> _Dataset entries_:

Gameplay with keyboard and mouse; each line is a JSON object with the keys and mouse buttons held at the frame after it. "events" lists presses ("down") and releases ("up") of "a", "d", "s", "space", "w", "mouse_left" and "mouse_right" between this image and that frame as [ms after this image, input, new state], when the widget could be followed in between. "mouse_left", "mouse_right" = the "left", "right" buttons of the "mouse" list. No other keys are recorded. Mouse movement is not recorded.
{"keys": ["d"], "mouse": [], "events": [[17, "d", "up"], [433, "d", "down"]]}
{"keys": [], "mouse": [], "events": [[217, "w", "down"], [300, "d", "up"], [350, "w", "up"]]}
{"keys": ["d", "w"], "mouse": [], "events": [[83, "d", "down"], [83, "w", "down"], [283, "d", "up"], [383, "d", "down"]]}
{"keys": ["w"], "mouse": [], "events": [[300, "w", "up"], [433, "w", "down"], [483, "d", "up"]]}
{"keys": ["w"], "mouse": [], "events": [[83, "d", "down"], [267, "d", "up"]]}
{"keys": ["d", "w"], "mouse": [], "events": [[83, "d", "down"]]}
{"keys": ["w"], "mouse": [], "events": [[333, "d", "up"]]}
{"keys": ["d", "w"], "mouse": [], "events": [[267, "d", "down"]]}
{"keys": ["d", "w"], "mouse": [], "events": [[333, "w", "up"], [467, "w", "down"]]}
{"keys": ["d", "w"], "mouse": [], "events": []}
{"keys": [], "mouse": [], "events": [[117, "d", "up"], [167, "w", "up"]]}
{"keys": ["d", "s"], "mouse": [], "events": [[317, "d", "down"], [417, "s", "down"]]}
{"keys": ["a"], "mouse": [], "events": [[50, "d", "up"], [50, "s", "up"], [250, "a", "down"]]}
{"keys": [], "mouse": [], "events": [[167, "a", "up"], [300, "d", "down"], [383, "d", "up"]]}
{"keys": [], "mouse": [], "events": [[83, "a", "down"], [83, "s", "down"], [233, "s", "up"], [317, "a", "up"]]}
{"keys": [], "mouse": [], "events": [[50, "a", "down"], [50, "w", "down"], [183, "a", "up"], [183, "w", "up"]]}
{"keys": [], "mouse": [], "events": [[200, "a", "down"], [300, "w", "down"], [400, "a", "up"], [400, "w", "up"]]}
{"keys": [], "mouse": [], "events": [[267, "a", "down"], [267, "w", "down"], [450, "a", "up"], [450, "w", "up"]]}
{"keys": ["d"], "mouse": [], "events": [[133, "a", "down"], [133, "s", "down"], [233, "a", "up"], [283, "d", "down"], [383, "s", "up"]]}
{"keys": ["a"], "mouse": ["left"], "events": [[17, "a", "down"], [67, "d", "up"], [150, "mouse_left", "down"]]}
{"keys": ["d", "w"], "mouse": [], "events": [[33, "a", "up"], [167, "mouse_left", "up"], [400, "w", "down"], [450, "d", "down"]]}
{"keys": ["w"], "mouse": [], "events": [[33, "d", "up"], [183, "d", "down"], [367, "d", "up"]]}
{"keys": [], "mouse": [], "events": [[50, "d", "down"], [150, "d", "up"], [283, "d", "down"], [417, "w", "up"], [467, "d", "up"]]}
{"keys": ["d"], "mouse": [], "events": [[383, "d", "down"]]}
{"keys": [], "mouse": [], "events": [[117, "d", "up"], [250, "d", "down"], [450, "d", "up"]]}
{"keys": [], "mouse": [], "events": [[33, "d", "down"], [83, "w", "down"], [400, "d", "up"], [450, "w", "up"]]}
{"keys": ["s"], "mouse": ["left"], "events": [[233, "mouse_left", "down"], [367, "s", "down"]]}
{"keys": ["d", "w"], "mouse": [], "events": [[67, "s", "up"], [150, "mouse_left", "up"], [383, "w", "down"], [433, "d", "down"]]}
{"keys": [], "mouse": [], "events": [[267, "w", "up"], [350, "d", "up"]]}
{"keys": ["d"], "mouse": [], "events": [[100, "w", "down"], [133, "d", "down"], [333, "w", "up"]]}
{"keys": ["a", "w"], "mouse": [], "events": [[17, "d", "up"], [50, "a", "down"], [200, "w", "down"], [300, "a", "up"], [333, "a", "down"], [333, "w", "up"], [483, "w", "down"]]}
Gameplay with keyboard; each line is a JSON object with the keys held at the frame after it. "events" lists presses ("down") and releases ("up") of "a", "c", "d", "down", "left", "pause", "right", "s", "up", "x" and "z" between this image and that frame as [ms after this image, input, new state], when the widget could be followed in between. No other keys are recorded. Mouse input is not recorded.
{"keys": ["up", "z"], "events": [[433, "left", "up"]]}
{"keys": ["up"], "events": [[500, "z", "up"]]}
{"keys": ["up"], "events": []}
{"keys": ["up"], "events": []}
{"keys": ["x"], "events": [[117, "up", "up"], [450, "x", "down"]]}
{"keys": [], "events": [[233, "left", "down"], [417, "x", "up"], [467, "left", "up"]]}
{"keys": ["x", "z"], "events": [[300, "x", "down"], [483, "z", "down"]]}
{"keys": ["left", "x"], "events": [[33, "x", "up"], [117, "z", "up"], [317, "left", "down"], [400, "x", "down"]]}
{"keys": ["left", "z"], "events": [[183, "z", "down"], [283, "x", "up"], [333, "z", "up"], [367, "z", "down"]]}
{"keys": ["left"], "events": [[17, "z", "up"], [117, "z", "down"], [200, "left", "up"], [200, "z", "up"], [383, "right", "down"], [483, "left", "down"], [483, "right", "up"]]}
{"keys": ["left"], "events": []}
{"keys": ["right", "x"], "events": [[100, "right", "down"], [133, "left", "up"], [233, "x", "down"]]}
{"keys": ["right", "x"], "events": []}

> _Exercise_: Set down each entry above again exactly as it reads.

> _Expected answer_:
Gameplay with keyboard and mouse; each line is a JSON object with the keys and mouse buttons held at the frame after it. "events" lists presses ("down") and releases ("up") of "a", "d", "s", "space", "w", "mouse_left" and "mouse_right" between this image and that frame as [ms after this image, input, new state], when the widget could be followed in between. "mouse_left", "mouse_right" = the "left", "right" buttons of the "mouse" list. No other keys are recorded. Mouse movement is not recorded.
{"keys": ["d"], "mouse": [], "events": [[17, "d", "up"], [433, "d", "down"]]}
{"keys": [], "mouse": [], "events": [[217, "w", "down"], [300, "d", "up"], [350, "w", "up"]]}
{"keys": ["d", "w"], "mouse": [], "events": [[83, "d", "down"], [83, "w", "down"], [283, "d", "up"], [383, "d", "down"]]}
{"keys": ["w"], "mouse": [], "events": [[300, "w", "up"], [433, "w", "down"], [483, "d", "up"]]}
{"keys": ["w"], "mouse": [], "events": [[83, "d", "down"], [267, "d", "up"]]}
{"keys": ["d", "w"], "mouse": [], "events": [[83, "d", "down"]]}
{"keys": ["w"], "mouse": [], "events": [[333, "d", "up"]]}
{"keys": ["d", "w"], "mouse": [], "events": [[267, "d", "down"]]}
{"keys": ["d", "w"], "mouse": [], "events": [[333, "w", "up"], [467, "w", "down"]]}
{"keys": ["d", "w"], "mouse": [], "events": []}
{"keys": [], "mouse": [], "events": [[117, "d", "up"], [167, "w", "up"]]}
{"keys": ["d", "s"], "mouse": [], "events": [[317, "d", "down"], [417, "s", "down"]]}
{"keys": ["a"], "mouse": [], "events": [[50, "d", "up"], [50, "s", "up"], [250, "a", "down"]]}
{"keys": [], "mouse": [], "events": [[167, "a", "up"], [300, "d", "down"], [383, "d", "up"]]}
{"keys": [], "mouse": [], "events": [[83, "a", "down"], [83, "s", "down"], [233, "s", "up"], [317, "a", "up"]]}
{"keys": [], "mouse": [], "events": [[50, "a", "down"], [50, "w", "down"], [183, "a", "up"], [183, "w", "up"]]}
{"keys": [], "mouse": [], "events": [[200, "a", "down"], [300, "w", "down"], [400, "a", "up"], [400, "w", "up"]]}
{"keys": [], "mouse": [], "events": [[267, "a", "down"], [267, "w", "down"], [450, "a", "up"], [450, "w", "up"]]}
{"keys": ["d"], "mouse": [], "events": [[133, "a", "down"], [133, "s", "down"], [233, "a", "up"], [283, "d", "down"], [383, "s", "up"]]}
{"keys": ["a"], "mouse": ["left"], "events": [[17, "a", "down"], [67, "d", "up"], [150, "mouse_left", "down"]]}
{"keys": ["d", "w"], "mouse": [], "events": [[33, "a", "up"], [167, "mouse_left", "up"], [400, "w", "down"], [450, "d", "down"]]}
{"keys": ["w"], "mouse": [], "events": [[33, "d", "up"], [183, "d", "down"], [367, "d", "up"]]}
{"keys": [], "mouse": [], "events": [[50, "d", "down"], [150, "d", "up"], [283, "d", "down"], [417, "w", "up"], [467, "d", "up"]]}
{"keys": ["d"], "mouse": [], "events": [[383, "d", "down"]]}
{"keys": [], "mouse": [], "events": [[117, "d", "up"], [250, "d", "down"], [450, "d", "up"]]}
{"keys": [], "mouse": [], "events": [[33, "d", "down"], [83, "w", "down"], [400, "d", "up"], [450, "w", "up"]]}
{"keys": ["s"], "mouse": ["left"], "events": [[233, "mouse_left", "down"], [367, "s", "down"]]}
{"keys": ["d", "w"], "mouse": [], "events": [[67, "s", "up"], [150, "mouse_left", "up"], [383, "w", "down"], [433, "d", "down"]]}
{"keys": [], "mouse": [], "events": [[267, "w", "up"], [350, "d", "up"]]}
{"keys": ["d"], "mouse": [], "events": [[100, "w", "down"], [133, "d", "down"], [333, "w", "up"]]}
{"keys": ["a", "w"], "mouse": [], "events": [[17, "d", "up"], [50, "a", "down"], [200, "w", "down"], [300, "a", "up"], [333, "a", "down"], [333, "w", "up"], [483, "w", "down"]]}
Gameplay with keyboard; each line is a JSON object with the keys held at the frame after it. "events" lists presses ("down") and releases ("up") of "a", "c", "d", "down", "left", "pause", "right", "s", "up", "x" and "z" between this image and that frame as [ms after this image, input, new state], when the widget could be followed in between. No other keys are recorded. Mouse input is not recorded.
{"keys": ["up", "z"], "events": [[433, "left", "up"]]}
{"keys": ["up"], "events": [[500, "z", "up"]]}
{"keys": ["up"], "events": []}
{"keys": ["up"], "events": []}
{"keys": ["x"], "events": [[117, "up", "up"], [450, "x", "down"]]}
{"keys": [], "events": [[233, "left", "down"], [417, "x", "up"], [467, "left", "up"]]}
{"keys": ["x", "z"], "events": [[300, "x", "down"], [483, "z", "down"]]}
{"keys": ["left", "x"], "events": [[33, "x", "up"], [117, "z", "up"], [317, "left", "down"], [400, "x", "down"]]}
{"keys": ["left", "z"], "events": [[183, "z", "down"], [283, "x", "up"], [333, "z", "up"], [367, "z", "down"]]}
{"keys": ["left"], "events": [[17, "z", "up"], [117, "z", "down"], [200, "left", "up"], [200, "z", "up"], [383, "right", "down"], [483, "left", "down"], [483, "right", "up"]]}
{"keys": ["left"], "events": []}
{"keys": ["right", "x"], "events": [[100, "right", "down"], [133, "left", "up"], [233, "x", "down"]]}
{"keys": ["right", "x"], "events": []}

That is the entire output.